Vronsky: In my opinion, there were two things which made our paper stand out the most. The first was our modeling of different food consumption by income. After winning, we received feedback from one of the judges that this aspect of our paper was one of the things that the judge was personally looking for in papers, and that it helped us stand out against other teams.
I also think our use of a computer simulation to model food distribution was unique. We used that simulation to estimate what percentage of food-insecure individuals in the county would want to go out of their way to get food from a distribution center, and what benefit they could expect from that trip, factoring in costs such as gasoline and lost wages (opportunity costs). This simulation was what earned us the technical computing award, but I believe it also played a large role in winning the main competition.

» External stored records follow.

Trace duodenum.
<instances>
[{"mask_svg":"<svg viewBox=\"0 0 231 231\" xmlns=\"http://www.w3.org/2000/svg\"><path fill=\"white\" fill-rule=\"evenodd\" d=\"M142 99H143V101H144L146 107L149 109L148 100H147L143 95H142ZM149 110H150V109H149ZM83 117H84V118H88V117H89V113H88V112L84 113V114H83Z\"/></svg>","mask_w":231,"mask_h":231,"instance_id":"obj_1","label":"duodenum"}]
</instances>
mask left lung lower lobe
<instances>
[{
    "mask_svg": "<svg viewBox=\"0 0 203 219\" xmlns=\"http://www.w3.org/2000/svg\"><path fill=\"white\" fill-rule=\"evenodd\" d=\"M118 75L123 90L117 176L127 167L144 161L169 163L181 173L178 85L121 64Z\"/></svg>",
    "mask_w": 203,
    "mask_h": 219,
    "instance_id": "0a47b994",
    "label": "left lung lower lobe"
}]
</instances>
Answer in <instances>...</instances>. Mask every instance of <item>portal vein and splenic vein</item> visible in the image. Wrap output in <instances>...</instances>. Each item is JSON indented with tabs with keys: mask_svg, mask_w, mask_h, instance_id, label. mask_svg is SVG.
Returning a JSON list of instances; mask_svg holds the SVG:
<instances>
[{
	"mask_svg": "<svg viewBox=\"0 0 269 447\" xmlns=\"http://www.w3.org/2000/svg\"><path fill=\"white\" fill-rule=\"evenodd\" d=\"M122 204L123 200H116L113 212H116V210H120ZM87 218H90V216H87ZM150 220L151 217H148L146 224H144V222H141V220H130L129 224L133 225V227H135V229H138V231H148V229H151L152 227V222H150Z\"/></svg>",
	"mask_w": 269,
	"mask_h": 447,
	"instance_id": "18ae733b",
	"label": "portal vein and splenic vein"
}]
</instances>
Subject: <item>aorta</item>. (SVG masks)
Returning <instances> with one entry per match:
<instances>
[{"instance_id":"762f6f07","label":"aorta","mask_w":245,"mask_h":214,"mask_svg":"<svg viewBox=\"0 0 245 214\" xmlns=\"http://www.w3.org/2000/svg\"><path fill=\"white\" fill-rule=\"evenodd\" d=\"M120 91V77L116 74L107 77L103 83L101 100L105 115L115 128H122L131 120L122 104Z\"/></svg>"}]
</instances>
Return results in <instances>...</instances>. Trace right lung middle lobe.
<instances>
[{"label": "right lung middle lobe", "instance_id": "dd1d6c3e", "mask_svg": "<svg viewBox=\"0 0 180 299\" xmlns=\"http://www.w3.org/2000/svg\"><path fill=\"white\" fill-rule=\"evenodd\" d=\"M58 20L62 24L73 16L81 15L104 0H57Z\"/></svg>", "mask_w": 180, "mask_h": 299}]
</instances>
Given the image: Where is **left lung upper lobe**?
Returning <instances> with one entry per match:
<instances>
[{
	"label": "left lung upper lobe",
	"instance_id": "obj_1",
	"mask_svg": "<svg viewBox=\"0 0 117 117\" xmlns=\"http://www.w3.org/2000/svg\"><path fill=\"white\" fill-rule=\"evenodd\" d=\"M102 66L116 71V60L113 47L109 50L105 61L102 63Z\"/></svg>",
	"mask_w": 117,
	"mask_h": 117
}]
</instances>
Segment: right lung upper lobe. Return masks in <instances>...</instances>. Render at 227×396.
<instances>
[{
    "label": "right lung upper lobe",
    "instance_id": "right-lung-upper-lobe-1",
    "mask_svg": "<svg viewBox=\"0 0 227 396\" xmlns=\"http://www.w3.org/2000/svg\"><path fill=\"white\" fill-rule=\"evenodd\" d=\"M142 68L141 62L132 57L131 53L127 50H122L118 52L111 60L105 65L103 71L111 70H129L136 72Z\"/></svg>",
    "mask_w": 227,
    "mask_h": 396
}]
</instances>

Yuan: I think something that made us stand out was our solution to the third problem. Some of the teams chose to consider multiple different solutions, but we decided to focus on one solution, and I think that we had more time and could do a more in-depth analysis.
Q: Can your winning strategies be easily applied to daily life?
Huang: Not exactly. Our strategy in part three operates at the county level and not at the individual level. However, people can still help by donating to such centers.
Better yet, people should make more conscientious choices. In our research, we found that consumption waste (e.g., food wasted after it has been bought from the store or served at a restaurant) usually cannot be donated or repurposed. Luckily, it is easy for people to reduce consumption waste by not buying or ordering too much food at the supermarket or restaurant.
But again, reducing food waste at the individual level was not the focus of our research or solution. There are good guides out there for how to do so, and I would encourage others to look at those.
Vronsky: Our solutions to the first and third parts of the problem are primarily aimed at larger-scale policy change on the part of the state or county. For those models, we would encourage a more in-depth analysis (due to the short amount of time we had to complete them), but we think that our solutions provide a starting point for methodologies that could be used to model policy. Observations from our second model could provide some insight on everyday life, but aims more at modeling the outcomes of food waste, and less at creating solutions for mitigating it.
Yuan: I think the skills that we’ve learned in this competition will prove to be valuable in the future.
Q: How did teamwork help you win?
Huang: Teamwork was necessary for us to complete the problem in the 14 hours we had. The sheer amount of writing and research could not have been done by one person. Also, by working together, we did not get stuck in dead-ends. Instead, we could bounce ideas off each other and explore multiple pathways at once. Teamwork also helped us stay focused and motivated, especially into the late hours when fatigue set in.
Vronsky: Teamwork was incredibly important to our process. During such a narrow and intensive 14-hour window, it is very easy to stop working well together and get tired and frustrated. When we competed last year, many of us did not know each other (personally, I was even struggling remembering names an hour into the challenge). Since then, we have become much closer, competing in other math modeling competitions and preparing for this one. Our work this year was very cohesive, and we were able to stay strong throughout the entire work window.
Yuan: Each of us had our own strengths, so we could focus on different parts of the problem and work together to write our solution paper.